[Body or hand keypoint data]
/---

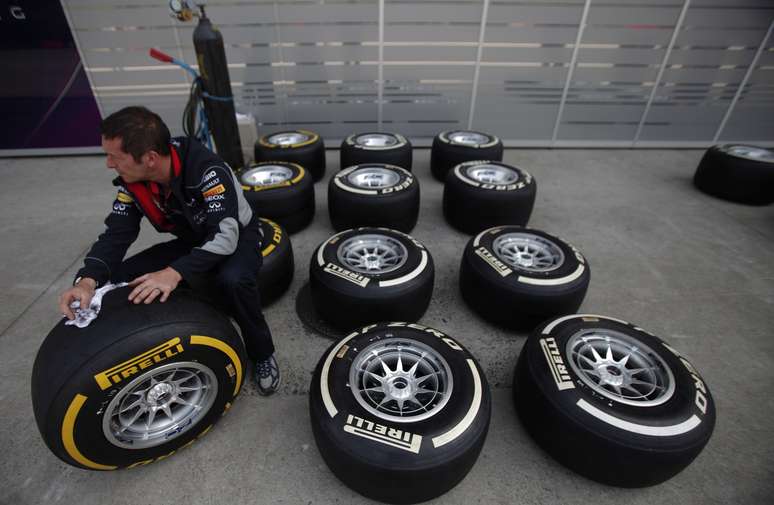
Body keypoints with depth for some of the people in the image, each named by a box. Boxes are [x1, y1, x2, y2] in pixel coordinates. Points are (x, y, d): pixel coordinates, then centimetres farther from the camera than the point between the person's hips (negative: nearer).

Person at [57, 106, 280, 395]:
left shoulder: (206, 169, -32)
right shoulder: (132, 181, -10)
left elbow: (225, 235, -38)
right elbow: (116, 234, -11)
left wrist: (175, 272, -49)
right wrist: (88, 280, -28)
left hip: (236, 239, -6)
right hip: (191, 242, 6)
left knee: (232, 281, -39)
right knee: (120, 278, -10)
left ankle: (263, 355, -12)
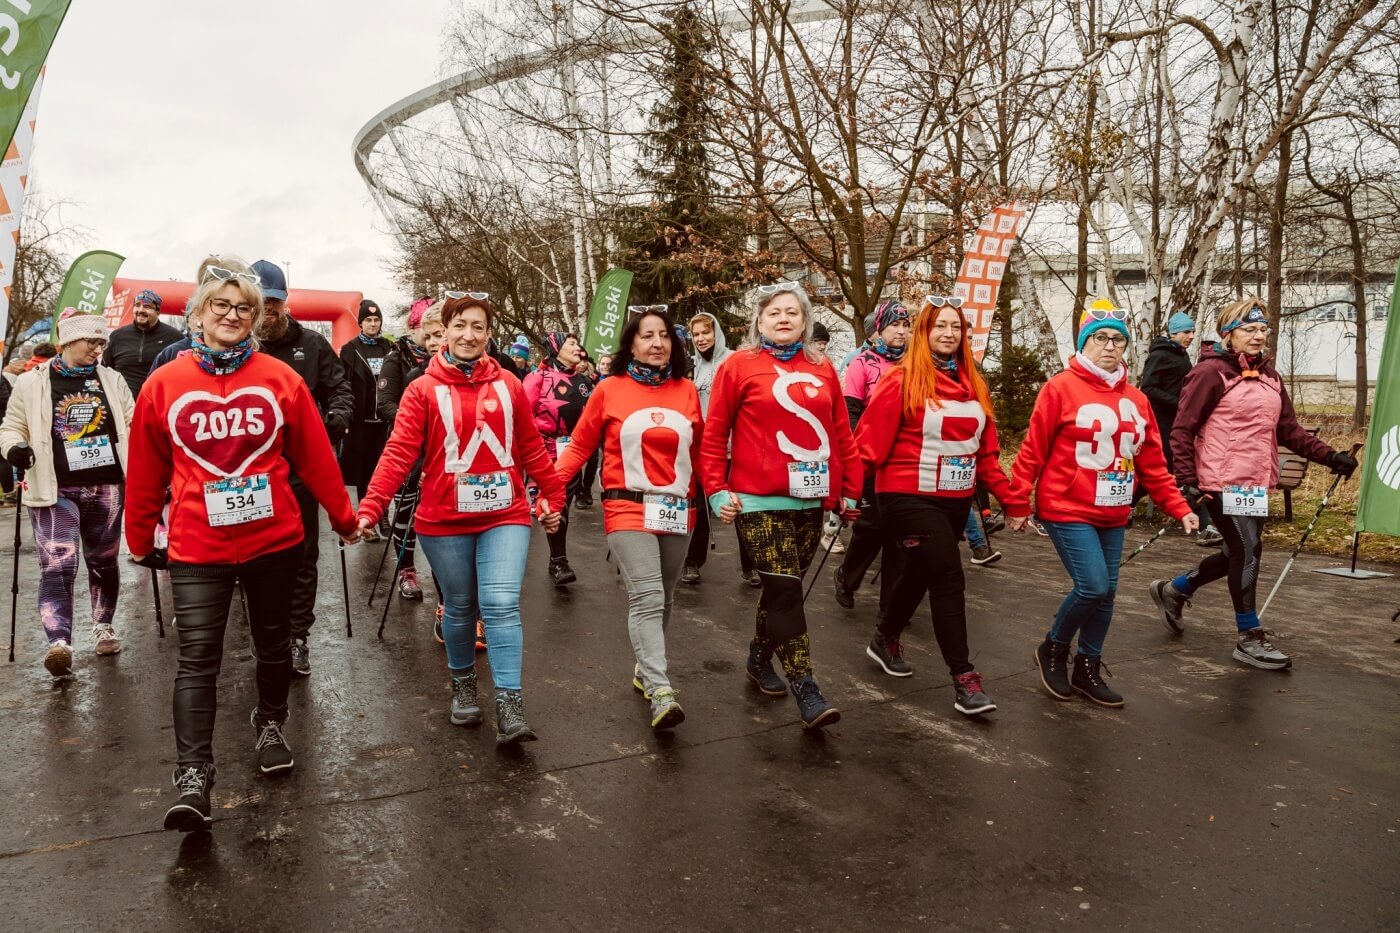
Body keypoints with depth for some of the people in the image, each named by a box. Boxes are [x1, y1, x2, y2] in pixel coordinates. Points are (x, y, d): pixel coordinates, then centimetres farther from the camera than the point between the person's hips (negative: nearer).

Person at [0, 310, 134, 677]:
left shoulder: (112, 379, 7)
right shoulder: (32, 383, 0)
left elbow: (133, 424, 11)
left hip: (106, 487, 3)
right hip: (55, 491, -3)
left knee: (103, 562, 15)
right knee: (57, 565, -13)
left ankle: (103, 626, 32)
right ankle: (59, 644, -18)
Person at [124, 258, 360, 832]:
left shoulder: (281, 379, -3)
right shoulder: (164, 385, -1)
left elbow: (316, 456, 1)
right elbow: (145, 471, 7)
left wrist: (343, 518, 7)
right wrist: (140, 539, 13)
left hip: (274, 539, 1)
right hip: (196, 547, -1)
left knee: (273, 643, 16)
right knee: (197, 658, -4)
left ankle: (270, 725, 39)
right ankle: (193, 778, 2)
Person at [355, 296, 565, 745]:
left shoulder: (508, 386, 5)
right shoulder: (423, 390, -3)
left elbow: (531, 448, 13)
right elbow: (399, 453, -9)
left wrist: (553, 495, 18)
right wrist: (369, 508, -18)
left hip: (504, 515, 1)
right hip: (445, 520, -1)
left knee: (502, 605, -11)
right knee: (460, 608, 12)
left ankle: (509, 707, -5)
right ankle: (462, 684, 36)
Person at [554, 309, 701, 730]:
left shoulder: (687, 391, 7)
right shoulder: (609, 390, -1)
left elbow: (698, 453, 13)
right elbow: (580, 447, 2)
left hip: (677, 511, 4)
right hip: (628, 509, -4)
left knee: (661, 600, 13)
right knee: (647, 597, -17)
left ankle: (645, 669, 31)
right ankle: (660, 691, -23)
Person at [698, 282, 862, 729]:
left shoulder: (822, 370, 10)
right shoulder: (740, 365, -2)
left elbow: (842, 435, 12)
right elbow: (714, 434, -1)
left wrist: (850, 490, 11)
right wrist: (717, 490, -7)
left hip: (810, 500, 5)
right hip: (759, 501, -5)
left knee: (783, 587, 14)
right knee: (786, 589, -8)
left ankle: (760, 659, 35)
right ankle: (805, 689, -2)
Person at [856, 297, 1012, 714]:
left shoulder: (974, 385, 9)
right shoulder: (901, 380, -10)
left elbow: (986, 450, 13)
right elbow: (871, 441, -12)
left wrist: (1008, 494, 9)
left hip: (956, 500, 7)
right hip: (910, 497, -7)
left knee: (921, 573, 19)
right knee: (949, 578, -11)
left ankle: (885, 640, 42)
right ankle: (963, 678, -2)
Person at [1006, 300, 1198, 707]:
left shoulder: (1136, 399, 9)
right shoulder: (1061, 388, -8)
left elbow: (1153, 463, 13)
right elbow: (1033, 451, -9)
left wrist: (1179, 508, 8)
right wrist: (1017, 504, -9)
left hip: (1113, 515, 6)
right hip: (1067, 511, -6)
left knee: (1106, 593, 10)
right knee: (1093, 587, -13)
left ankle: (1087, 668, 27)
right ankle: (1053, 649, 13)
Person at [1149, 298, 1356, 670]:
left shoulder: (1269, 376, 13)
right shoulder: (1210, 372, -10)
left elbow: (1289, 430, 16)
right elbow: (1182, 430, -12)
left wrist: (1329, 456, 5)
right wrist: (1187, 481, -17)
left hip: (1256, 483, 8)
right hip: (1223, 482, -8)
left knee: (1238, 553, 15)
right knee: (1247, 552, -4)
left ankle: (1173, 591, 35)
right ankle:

\---

» WHAT THIS TASK INVOLVES:
Going back to the entries above, set down exactly the lines that begin at the one with "right ankle: (59, 644, -18)" and end at the one with "right shoulder: (740, 365, -2)", both included, and nothing else.

» WRITTEN REPLY:
right ankle: (59, 644, -18)
Person at [124, 258, 360, 832]:
left shoulder: (281, 379, -3)
right shoulder: (164, 385, -1)
left elbow: (316, 456, 1)
right elbow: (145, 471, 7)
left wrist: (343, 518, 7)
right wrist: (140, 539, 13)
left hip: (274, 539, 1)
right hip: (196, 547, -1)
left knee: (273, 643, 16)
right knee: (197, 658, -4)
left ankle: (270, 725, 39)
right ankle: (193, 778, 2)
Person at [355, 296, 565, 745]:
left shoulder: (508, 386, 5)
right shoulder: (423, 390, -3)
left elbow: (531, 448, 13)
right elbow: (399, 453, -9)
left wrist: (553, 495, 18)
right wrist: (369, 508, -18)
left hip: (504, 515, 1)
right hip: (445, 520, -1)
left knee: (502, 605, -11)
right knee: (460, 608, 12)
left ankle: (509, 707, -5)
right ankle: (462, 684, 36)
Person at [554, 309, 701, 730]:
left shoulder: (687, 391, 7)
right shoulder: (609, 390, -1)
left elbow: (698, 453, 13)
right elbow: (580, 447, 2)
left hip: (677, 511, 4)
right hip: (628, 509, -4)
left knee: (661, 600, 13)
right knee: (647, 597, -17)
left ankle: (645, 669, 31)
right ankle: (660, 691, -23)
Person at [698, 282, 862, 729]:
left shoulder: (822, 370, 10)
right shoulder: (740, 365, -2)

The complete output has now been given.